▶ _Activity_
A bare number is all that is needed: how many lines below contain the string "Android"?
[Supplied data Boundary: Start]
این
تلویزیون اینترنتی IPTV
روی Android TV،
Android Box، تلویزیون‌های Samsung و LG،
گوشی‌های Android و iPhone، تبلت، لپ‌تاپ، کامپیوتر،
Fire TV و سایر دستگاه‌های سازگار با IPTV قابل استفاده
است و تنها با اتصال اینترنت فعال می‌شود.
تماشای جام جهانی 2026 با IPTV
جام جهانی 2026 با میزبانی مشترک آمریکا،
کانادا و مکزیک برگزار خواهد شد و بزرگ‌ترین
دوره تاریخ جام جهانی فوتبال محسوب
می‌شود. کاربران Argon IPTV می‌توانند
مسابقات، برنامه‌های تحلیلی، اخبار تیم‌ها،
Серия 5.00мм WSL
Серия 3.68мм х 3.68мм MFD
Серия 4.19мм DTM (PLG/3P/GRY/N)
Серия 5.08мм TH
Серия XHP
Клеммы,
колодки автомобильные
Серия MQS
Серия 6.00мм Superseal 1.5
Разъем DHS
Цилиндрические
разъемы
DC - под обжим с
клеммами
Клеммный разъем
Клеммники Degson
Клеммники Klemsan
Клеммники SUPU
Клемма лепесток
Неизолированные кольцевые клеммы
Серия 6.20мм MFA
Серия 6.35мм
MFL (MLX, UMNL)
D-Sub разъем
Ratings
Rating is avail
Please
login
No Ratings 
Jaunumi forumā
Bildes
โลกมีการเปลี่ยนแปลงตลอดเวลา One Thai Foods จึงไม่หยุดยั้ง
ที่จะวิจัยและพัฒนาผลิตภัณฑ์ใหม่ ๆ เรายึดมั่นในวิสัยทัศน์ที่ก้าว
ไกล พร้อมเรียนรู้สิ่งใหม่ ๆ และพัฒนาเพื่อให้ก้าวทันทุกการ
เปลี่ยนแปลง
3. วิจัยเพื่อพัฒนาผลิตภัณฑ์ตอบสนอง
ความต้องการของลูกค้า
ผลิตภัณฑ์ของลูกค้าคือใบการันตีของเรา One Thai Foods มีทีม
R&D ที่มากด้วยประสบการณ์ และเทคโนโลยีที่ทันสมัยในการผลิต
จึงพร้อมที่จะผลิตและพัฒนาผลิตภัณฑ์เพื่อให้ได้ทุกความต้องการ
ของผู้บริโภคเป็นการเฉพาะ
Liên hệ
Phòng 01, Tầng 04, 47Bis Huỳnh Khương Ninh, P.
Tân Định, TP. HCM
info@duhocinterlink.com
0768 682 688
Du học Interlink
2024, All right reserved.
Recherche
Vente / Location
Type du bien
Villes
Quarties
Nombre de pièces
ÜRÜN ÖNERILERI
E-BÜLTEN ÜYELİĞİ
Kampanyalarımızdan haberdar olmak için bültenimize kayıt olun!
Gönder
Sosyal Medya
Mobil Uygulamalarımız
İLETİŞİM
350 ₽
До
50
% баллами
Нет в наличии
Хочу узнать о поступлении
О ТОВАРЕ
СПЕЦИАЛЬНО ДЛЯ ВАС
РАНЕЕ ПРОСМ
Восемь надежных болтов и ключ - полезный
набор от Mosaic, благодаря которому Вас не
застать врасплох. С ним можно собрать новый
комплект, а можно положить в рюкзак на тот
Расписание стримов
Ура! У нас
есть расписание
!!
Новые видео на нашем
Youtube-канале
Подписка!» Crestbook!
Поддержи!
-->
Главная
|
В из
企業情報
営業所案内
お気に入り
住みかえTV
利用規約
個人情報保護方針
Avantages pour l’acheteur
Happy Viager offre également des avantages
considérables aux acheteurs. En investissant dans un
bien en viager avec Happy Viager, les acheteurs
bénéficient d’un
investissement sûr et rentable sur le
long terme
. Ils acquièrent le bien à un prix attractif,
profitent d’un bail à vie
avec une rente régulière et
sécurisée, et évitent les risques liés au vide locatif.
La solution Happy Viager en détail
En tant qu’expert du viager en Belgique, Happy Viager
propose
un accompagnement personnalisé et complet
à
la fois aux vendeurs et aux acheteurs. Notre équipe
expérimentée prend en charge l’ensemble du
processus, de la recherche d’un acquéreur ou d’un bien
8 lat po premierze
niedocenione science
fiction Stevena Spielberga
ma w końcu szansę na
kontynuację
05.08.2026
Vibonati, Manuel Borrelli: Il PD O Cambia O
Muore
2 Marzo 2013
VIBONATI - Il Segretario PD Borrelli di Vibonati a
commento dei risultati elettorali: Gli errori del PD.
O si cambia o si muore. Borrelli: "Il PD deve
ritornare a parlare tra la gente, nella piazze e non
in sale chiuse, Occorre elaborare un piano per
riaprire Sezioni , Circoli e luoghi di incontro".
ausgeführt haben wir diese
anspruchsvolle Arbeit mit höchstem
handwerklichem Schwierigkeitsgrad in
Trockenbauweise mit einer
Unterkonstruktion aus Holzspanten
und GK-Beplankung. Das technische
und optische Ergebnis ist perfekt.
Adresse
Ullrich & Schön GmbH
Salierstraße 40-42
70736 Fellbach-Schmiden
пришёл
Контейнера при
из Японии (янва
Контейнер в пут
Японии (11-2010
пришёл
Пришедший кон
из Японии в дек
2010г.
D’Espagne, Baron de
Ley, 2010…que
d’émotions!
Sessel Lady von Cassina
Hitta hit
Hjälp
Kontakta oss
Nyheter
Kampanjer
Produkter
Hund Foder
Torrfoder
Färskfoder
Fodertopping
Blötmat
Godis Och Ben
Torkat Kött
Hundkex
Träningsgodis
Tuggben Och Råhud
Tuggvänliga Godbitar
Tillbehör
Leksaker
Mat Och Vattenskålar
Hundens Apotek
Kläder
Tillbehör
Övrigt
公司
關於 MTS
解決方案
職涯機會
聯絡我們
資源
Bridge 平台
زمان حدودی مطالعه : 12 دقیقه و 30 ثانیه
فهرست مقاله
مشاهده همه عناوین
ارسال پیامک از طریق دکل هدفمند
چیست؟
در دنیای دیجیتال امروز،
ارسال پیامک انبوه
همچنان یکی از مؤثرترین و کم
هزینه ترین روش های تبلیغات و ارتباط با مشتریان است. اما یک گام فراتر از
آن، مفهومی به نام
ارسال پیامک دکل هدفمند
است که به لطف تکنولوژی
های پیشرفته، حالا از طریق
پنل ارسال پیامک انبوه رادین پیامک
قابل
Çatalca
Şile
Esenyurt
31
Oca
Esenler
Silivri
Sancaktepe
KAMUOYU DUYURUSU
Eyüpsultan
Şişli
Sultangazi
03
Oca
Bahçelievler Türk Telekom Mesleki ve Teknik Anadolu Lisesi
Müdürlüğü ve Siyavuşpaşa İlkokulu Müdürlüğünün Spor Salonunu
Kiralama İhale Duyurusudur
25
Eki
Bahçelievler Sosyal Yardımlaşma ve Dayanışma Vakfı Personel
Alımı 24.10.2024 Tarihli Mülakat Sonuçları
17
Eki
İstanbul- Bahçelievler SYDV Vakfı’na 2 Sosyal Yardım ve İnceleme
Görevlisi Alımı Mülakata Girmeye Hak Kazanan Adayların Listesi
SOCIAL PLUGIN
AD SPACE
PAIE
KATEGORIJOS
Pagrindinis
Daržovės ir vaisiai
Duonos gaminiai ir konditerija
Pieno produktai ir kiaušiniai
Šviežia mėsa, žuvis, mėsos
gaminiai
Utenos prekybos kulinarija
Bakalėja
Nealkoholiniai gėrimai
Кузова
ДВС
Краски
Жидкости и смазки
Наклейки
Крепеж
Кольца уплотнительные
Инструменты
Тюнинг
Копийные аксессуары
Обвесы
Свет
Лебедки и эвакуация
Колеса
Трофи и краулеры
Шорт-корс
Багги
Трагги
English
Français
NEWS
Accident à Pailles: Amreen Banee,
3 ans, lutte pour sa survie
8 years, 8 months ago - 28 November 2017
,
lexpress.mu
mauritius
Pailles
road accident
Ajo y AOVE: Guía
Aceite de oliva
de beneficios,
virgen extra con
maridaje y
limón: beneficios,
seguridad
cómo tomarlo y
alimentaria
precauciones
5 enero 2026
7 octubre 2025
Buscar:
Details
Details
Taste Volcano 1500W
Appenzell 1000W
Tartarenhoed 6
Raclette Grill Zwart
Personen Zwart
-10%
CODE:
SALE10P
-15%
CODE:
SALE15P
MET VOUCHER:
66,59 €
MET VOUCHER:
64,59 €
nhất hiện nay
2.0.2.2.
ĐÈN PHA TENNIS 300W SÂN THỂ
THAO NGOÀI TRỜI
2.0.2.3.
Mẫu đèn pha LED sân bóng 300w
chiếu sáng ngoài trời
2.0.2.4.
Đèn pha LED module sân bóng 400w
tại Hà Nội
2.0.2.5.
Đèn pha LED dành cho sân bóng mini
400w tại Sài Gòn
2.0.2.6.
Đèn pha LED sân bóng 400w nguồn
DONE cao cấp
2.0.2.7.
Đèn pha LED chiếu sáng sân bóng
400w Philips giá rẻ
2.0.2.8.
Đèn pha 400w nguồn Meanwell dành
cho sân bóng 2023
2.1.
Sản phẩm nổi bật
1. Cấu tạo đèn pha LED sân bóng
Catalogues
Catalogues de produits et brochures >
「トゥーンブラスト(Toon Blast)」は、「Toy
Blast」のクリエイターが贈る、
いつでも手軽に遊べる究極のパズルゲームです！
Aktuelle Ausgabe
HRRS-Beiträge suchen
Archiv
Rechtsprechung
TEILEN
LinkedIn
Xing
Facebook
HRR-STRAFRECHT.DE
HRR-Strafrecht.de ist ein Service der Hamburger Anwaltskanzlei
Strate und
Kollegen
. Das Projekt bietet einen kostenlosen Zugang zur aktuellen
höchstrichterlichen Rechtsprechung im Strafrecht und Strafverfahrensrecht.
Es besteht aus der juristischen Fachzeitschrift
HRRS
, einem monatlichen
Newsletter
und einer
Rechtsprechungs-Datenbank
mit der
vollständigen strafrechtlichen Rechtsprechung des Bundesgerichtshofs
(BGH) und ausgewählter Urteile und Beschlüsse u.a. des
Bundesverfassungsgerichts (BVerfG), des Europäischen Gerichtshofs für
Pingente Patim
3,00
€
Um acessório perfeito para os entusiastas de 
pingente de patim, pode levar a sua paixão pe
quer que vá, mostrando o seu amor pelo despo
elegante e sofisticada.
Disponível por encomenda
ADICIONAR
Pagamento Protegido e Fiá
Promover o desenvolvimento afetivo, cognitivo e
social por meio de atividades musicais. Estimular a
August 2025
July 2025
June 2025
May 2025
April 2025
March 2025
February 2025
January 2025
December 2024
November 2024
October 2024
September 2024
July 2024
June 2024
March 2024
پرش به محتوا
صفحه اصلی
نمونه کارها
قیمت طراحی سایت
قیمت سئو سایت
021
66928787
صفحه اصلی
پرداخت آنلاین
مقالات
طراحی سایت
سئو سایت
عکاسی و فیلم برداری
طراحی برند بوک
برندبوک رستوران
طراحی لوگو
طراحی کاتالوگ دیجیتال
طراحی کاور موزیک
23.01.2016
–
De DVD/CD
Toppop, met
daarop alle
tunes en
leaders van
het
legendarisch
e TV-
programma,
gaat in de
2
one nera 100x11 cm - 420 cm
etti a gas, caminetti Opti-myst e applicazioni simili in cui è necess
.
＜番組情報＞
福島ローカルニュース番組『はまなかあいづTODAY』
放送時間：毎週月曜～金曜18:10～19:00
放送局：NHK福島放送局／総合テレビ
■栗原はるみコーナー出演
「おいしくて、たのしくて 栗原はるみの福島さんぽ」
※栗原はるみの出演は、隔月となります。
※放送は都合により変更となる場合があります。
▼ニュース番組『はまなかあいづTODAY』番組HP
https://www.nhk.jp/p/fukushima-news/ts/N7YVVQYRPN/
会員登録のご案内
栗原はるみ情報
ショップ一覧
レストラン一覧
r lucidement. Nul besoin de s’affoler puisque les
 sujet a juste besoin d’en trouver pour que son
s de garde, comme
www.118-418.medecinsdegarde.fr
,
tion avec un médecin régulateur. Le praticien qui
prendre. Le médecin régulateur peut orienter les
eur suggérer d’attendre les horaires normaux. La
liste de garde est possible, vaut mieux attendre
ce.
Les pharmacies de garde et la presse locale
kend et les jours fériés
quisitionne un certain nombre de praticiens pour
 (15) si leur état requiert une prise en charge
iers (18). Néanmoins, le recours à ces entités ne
[Supplied data Boundary: End]
▶ _Reply to the task_
3